TASK TO CARRY OUT: If a line of the listing contains the string "determinasi", return that line.

RECORDS PROVIDED:
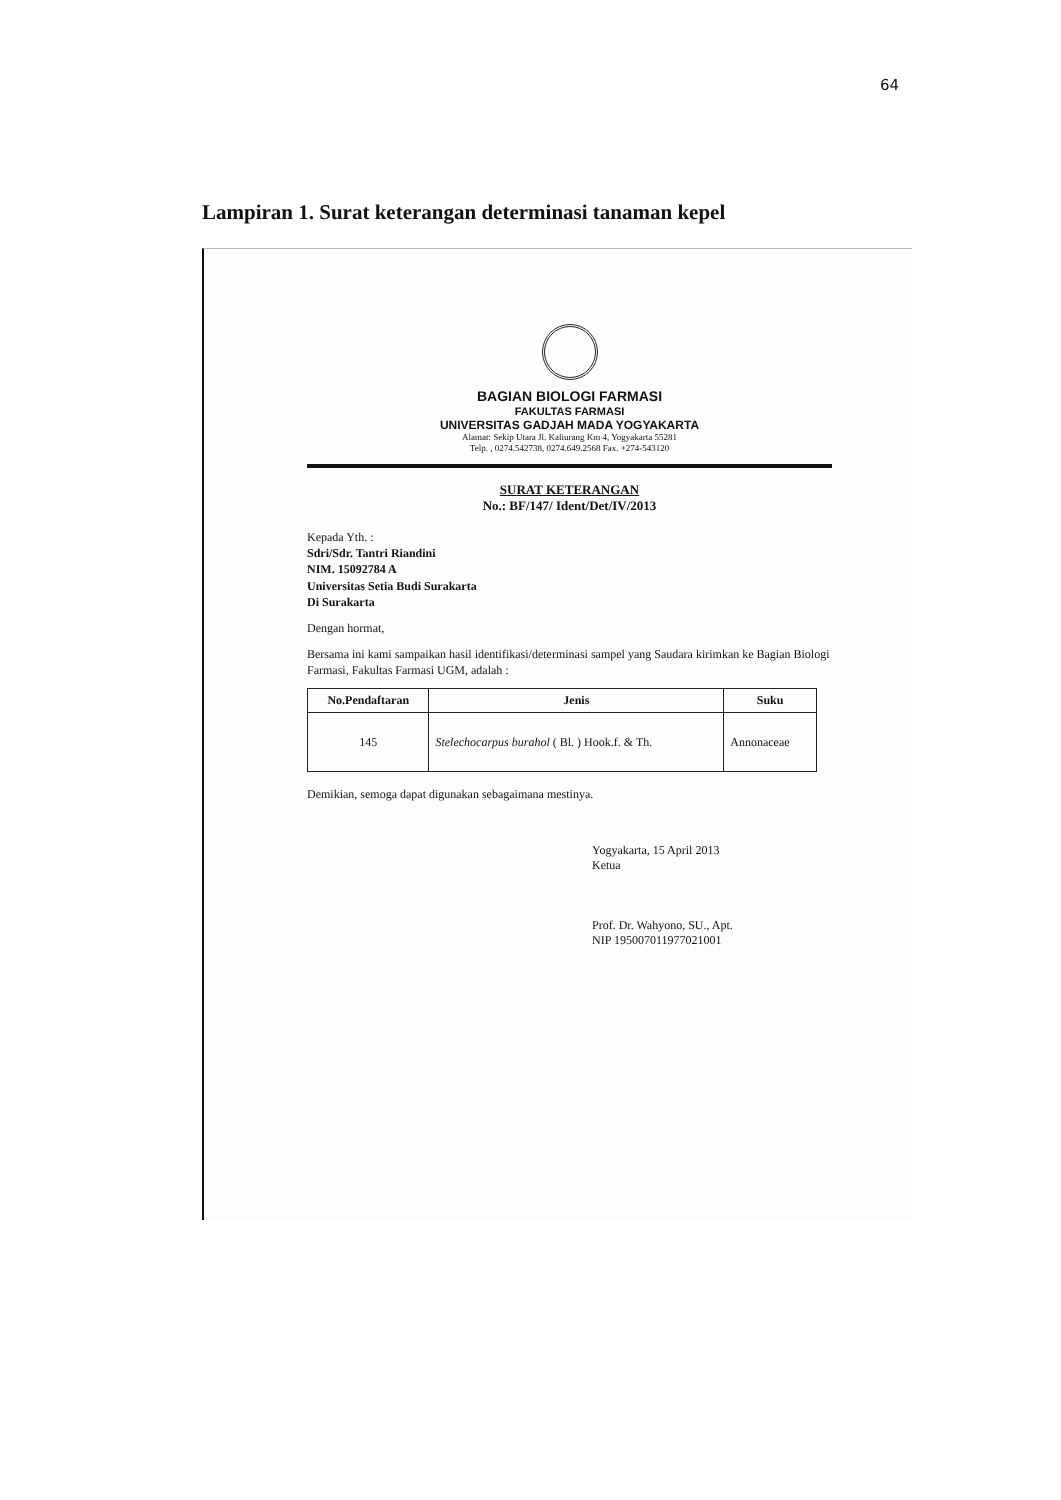64
Lampiran 1. Surat keterangan determinasi tanaman kepel
BAGIAN BIOLOGI FARMASI
FAKULTAS FARMASI
UNIVERSITAS GADJAH MADA YOGYAKARTA
Alamat: Sekip Utara Jl. Kaliurang Km 4, Yogyakarta 55281
Telp. , 0274.542738, 0274.649.2568 Fax. +274-543120
SURAT KETERANGAN
No.: BF/147/ Ident/Det/IV/2013
Kepada Yth. :
Sdri/Sdr. Tantri Riandini
NIM. 15092784 A
Universitas Setia Budi Surakarta
Di Surakarta
Dengan hormat,
Bersama ini kami sampaikan hasil identifikasi/determinasi sampel yang Saudara kirimkan ke Bagian Biologi Farmasi, Fakultas Farmasi UGM, adalah :
| No.Pendaftaran | Jenis | Suku |
| --- | --- | --- |
| 145 | Stelechocarpus burahol ( Bl. ) Hook.f. & Th. | Annonaceae |
Demikian, semoga dapat digunakan sebagaimana mestinya.
Yogyakarta, 15 April 2013
Ketua
Prof. Dr. Wahyono, SU., Apt.
NIP 195007011977021001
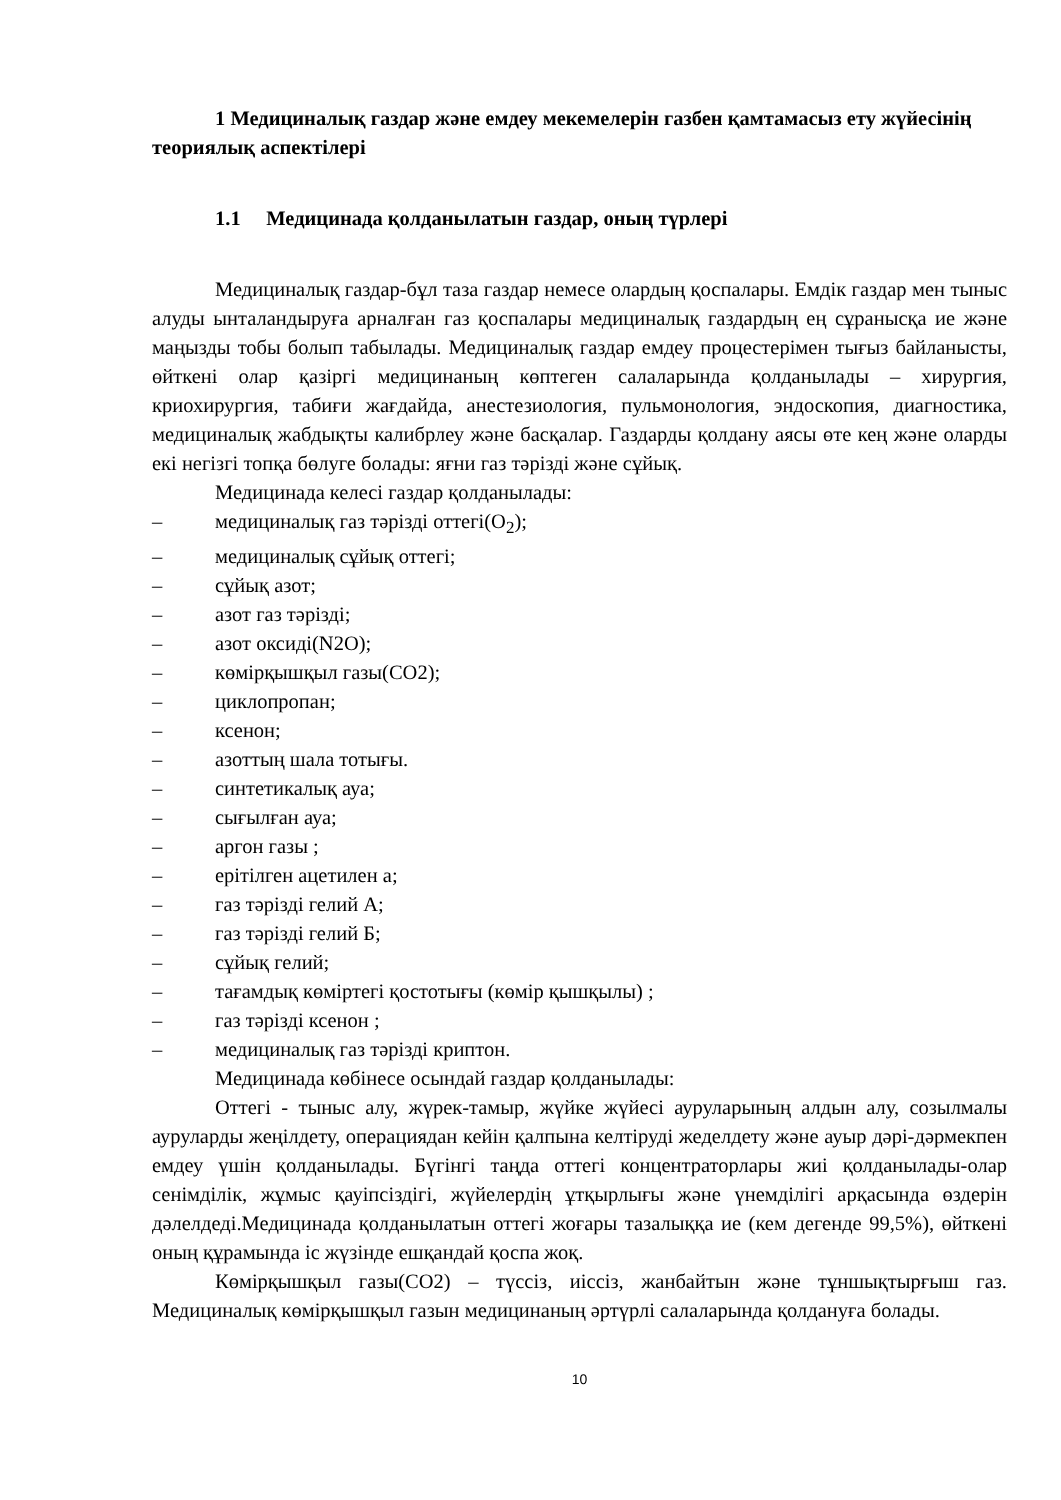1 Медициналық газдар және емдеу мекемелерін газбен қамтамасыз ету жүйесінің теориялық аспектілері
1.1 Медицинада қолданылатын газдар, оның түрлері
Медициналық газдар-бұл таза газдар немесе олардың қоспалары. Емдік газдар мен тыныс алуды ынталандыруға арналған газ қоспалары медициналық газдардың ең сұранысқа ие және маңызды тобы болып табылады. Медициналық газдар емдеу процестерімен тығыз байланысты, өйткені олар қазіргі медицинаның көптеген салаларында қолданылады – хирургия, криохирургия, табиғи жағдайда, анестезиология, пульмонология, эндоскопия, диагностика, медициналық жабдықты калибрлеу және басқалар. Газдарды қолдану аясы өте кең және оларды екі негізгі топқа бөлуге болады: яғни газ тәрізді және сұйық.
Медицинада келесі газдар қолданылады:
– медициналық газ тәрізді оттегі(O<sub>2</sub>);
– медициналық сұйық оттегі;
– сұйық азот;
– азот газ тәрізді;
– азот оксиді(N2O);
– көмірқышқыл газы(CO2);
– циклопропан;
– ксенон;
– азоттың шала тотығы.
– синтетикалық ауа;
– сығылған ауа;
– аргон газы ;
– ерітілген ацетилен а;
– газ тәрізді гелий А;
– газ тәрізді гелий Б;
– сұйық гелий;
– тағамдық көміртегі қостотығы (көмір қышқылы) ;
– газ тәрізді ксенон ;
– медициналық газ тәрізді криптон.
Медицинада көбінесе осындай газдар қолданылады:
Оттегі - тыныс алу, жүрек-тамыр, жүйке жүйесі ауруларының алдын алу, созылмалы ауруларды жеңілдету, операциядан кейін қалпына келтіруді жеделдету және ауыр дәрі-дәрмекпен емдеу үшін қолданылады. Бүгінгі таңда оттегі концентраторлары жиі қолданылады-олар сенімділік, жұмыс қауіпсіздігі, жүйелердің ұтқырлығы және үнемділігі арқасында өздерін дәлелдеді.Медицинада қолданылатын оттегі жоғары тазалыққа ие (кем дегенде 99,5%), өйткені оның құрамында іс жүзінде ешқандай қоспа жоқ.
Көмірқышқыл газы(CO2) – түссіз, иіссіз, жанбайтын және тұншықтырғыш газ. Медициналық көмірқышқыл газын медицинаның әртүрлі салаларында қолдануға болады.
10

ANSWER AREA:
Lampiran 1. Surat keterangan determinasi tanaman kepel
Bersama ini kami sampaikan hasil identifikasi/determinasi sampel yang Saudara kirimkan ke Bagian Biologi Farmasi, Fakultas Farmasi UGM, adalah :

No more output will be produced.